NCMN Seminar w/Blair Brettmann

Coupling Formulation and Processability for the Design and Manufacture of Electrospun Ultrafine Fibers

Date:
Time:
4:00 pm – 5:00 pm
Jorgensen Hall Room: 110
Contact:
Samone Behrendt, samone.behrendt@unl.edu
Abstract:
While progress has been made in rapidly customizing the shape of material goods through advanced manufacturing processes, customizing the properties of the materials and responding to disruptions in the supply chain and new regulations is still a slow development process. A major factor slowing materials customization is understanding the interactions between components in complex mixtures used to make functional products and, especially, how those interactions impact manufacturability. Our research uses principles of Quality-by-Design to integrate materials, rheology and processing and enable manufacturing innovation practices that include the materials needed for manufacturability early in a product design process. The link between materials and rheology is frequently studied, but is complex due to multicomponent mixtures. The link between rheology and processing is standard for polymer manufacturing, but engineers cannot pull a “rheology” off of a shelf, they must select a set of chemicals. Thus, to meaningfully decrease time to production, a faster link between materials and processing must be made. Specific advances tying solution properties to electrospinability via extensional rheology to allow for production of advanced nanofibers, including thermoelectric materials, will be discussed. We will also address an important challenge in developing formulations for solution processing, solubilizing the components, and how we aim to overcome this by predicting polymer solubility via machine learning approaches. This work provides the foundation to decrease the time to production and enable Quality-by-Design by integrating formulation for processing into early stages of development using fundamental chemistry-processing relationships.

Bio:
Blair Brettmann is an Assistant Professor in Chemical and Biomolecular Engineering and Materials Science and Engineering at Georgia Tech.
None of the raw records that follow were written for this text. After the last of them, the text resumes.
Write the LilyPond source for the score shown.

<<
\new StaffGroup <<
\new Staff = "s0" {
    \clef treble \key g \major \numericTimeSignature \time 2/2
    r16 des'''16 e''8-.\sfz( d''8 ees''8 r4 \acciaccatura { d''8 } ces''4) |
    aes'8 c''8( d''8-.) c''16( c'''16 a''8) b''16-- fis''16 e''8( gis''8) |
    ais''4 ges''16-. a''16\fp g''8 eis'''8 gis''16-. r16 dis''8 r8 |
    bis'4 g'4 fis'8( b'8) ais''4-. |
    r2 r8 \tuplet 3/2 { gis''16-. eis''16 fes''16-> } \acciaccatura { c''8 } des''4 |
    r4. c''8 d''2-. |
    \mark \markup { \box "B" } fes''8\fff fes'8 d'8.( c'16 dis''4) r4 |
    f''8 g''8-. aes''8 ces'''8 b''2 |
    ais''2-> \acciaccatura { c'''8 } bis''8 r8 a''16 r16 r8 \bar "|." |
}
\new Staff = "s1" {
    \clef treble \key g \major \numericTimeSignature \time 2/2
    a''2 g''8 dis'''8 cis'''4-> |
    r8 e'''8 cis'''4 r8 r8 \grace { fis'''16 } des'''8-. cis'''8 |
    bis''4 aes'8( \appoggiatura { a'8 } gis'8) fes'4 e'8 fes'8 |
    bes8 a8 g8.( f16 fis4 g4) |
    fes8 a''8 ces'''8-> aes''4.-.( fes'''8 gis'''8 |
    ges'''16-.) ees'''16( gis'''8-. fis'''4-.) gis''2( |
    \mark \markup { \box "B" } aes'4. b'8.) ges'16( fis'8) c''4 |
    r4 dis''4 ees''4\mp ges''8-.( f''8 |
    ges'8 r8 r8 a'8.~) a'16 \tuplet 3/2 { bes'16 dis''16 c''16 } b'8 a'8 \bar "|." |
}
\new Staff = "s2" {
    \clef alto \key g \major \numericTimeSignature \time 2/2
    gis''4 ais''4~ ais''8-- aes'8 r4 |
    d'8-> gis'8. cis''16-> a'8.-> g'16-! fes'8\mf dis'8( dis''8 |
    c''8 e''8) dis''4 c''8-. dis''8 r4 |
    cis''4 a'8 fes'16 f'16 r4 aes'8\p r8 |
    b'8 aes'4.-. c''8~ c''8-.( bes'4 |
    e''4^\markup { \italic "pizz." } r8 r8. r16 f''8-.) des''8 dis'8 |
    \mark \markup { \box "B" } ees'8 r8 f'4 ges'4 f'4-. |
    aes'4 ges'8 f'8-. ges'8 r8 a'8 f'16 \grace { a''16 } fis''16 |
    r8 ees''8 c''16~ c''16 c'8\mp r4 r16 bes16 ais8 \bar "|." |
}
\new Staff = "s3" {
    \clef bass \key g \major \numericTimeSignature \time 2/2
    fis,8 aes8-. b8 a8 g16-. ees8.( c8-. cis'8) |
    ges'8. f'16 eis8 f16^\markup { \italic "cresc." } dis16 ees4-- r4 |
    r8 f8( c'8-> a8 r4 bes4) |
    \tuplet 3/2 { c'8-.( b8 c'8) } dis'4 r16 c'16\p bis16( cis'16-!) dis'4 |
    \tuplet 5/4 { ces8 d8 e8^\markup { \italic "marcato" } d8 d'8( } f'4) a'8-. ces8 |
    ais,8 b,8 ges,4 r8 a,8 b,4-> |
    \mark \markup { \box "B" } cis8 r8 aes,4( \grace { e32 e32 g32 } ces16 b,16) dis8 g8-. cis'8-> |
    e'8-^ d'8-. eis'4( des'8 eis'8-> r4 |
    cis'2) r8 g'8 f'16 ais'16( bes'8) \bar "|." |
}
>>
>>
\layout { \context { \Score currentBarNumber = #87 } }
She received her B.S. in Chemical Engineering at the University of Texas at Austin and her Ph.D. in Chemical Engineering at MIT. Following her Ph.D., Dr. Brettmann was a Senior Research Engineer at Saint-Gobain and a postdoctoral researcher in the Institute for Molecular Engineering at the University of Chicago. She was the recipient of the NSF CAREER Award in 2021, the ACS PMSE Young Investigator award in 2020 and an IUPAC Young Observer in 2019. Her research focuses on linking molecular to micron scale phenomena to processing and multicomponent complex mixtures to enable rapid and science-driven formulation and product development.